Some monkeys, he said, had caused trouble for people living in the employees' housing compound. ""Luckily, many visitors have food for them, such as bread, nuts, biscuits and bananas. Food is also thrown from cars to the monkeys at the front gate, near the toll road,"" he said.

In 2004, he said, the management reported this matter to the Jakarta office of the Natural Resources Conservation Agency (BKSDA) of the ministry of forestry. However, they did not get any response.

The management has also written a letter to the management of Ragunan Zoo in Pasar Minggu, asking for help to handle the monkey problem.

""However, the zoo simply carried out a survey here,"" Boeddy said. ""I once suggested that the monkeys be moved to other places, but we don't have the money and don't know the correct way to do that,"" he said, adding that nobody had tried to hunt or disturb the monkeys staying in the camping ground.

Primatologist from National University Jakarta, Drs. Imran SL. Tobing, Ssi, said that long-tailed monkeys were not protected by the government.

Hardy survivors

They are found in Sumatra, Java, Bali, Nusa Tenggara and Kalimantan. In some areas, they are considered a pest as they often damage people's plantations. Long-tailed monkeys are greedy creatures,"" he said. ""They are omnivorous -- fruit, the tips of leaves, people's leftovers and even trash -- it's all tasty to them,"" Imran said.

They are superior to other species of monkeys in that they can survive virtually anywhere.

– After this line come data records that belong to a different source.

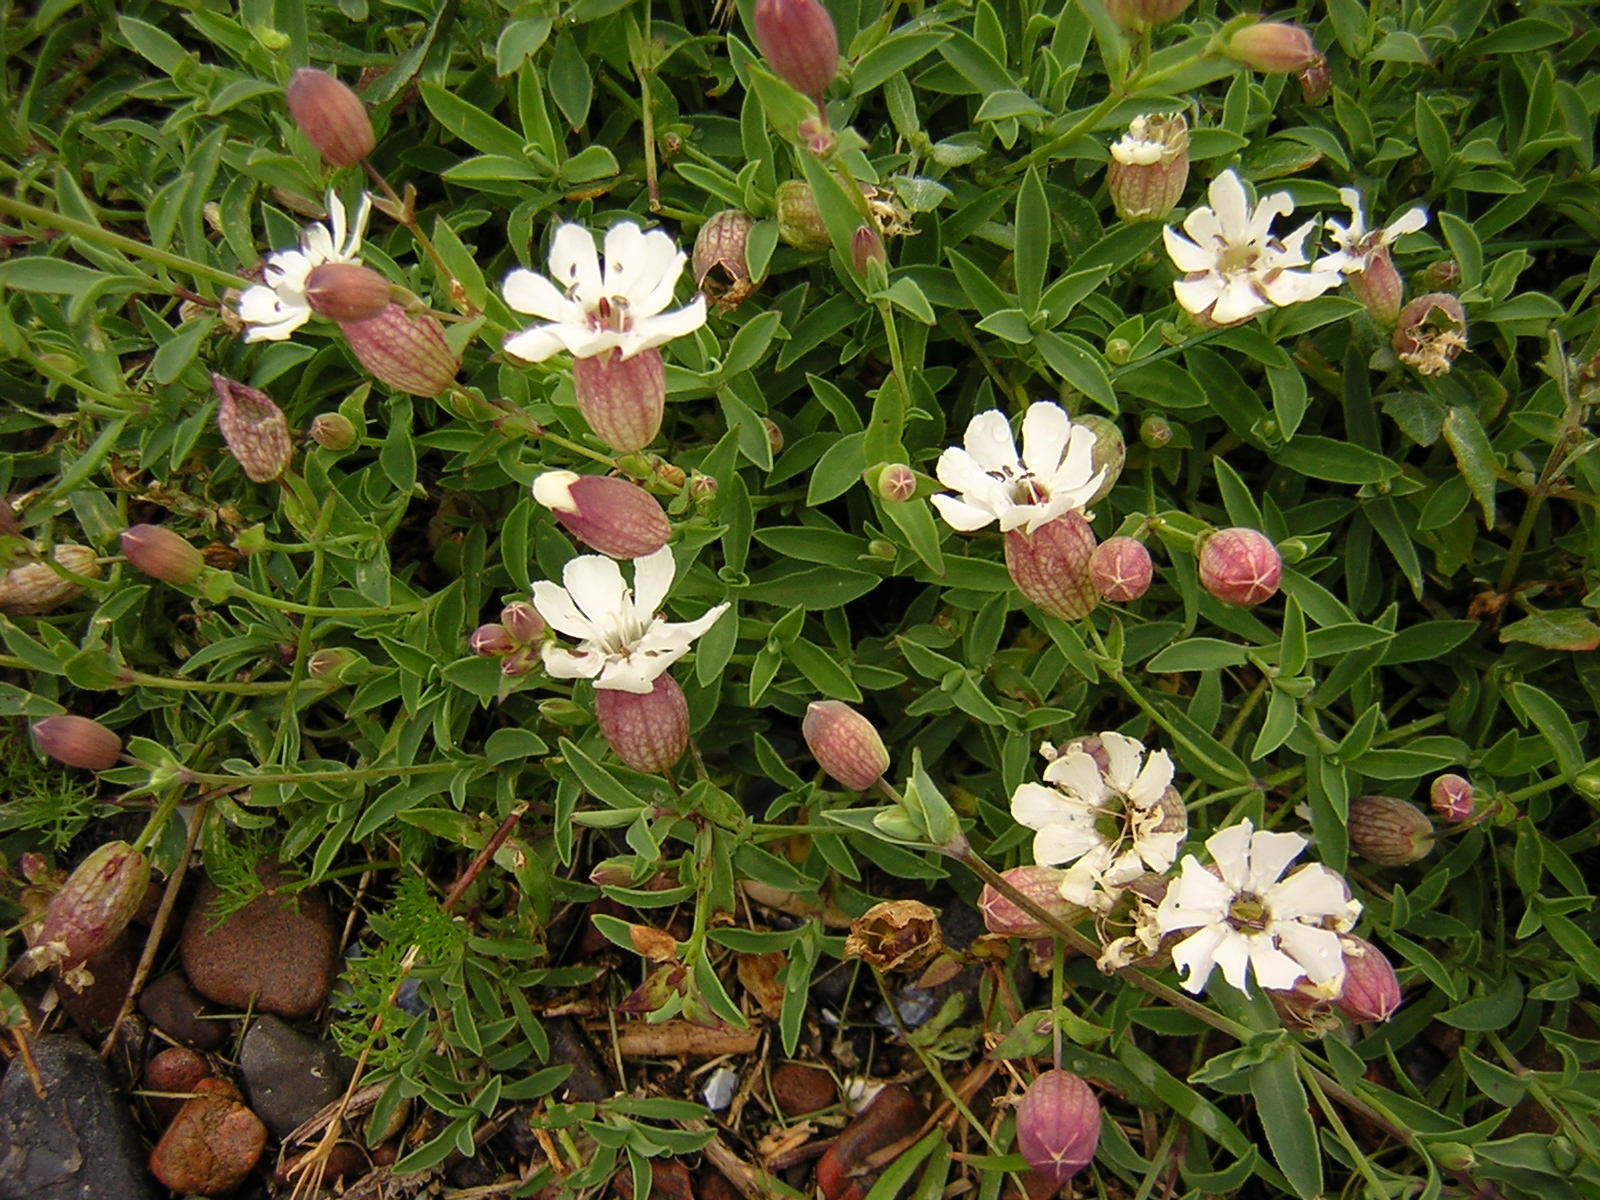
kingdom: Plantae
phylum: Tracheophyta
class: Magnoliopsida
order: Caryophyllales
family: Caryophyllaceae
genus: Silene
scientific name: Silene uniflora
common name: Sea campion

They live in groups and will split into smaller groups if their own group has become too big. In the forest, they are preyed upon by tigers, hawks, owls, monitor lizards, snakes and human beings.

If they live near urban areas, they are threatened by only a few predators. Undomesticated animals like monkeys play an important role in nature. They spread plant seeds, said Imran, who is a lecturer of animal ecology at the National University school of biology.

Over the past decade, the number of long-tailed monkeys has increased very rapidly. The management of Buperta Pramuka does not allow these monkeys to be disturbed or taken away. The gray long-tailed monkeys can be seen between 6 a.m. and 9 a.m. and also between 3 p.m. and 6 p.m.

They run about looking for food or play around the front gate, the parking ground, the yard of the information center or in the garbage dump.

Many of them gather by the roadside, looking for food or chasing one another, hopping from one branch to another or even running along electricity cables.

Most of the monkeys are tame and not scared by the presence of human beings.

They will often approach people who are carrying food or a drink. Scores of them will move closer and closer, lured by the smell or shiny packaging of food items.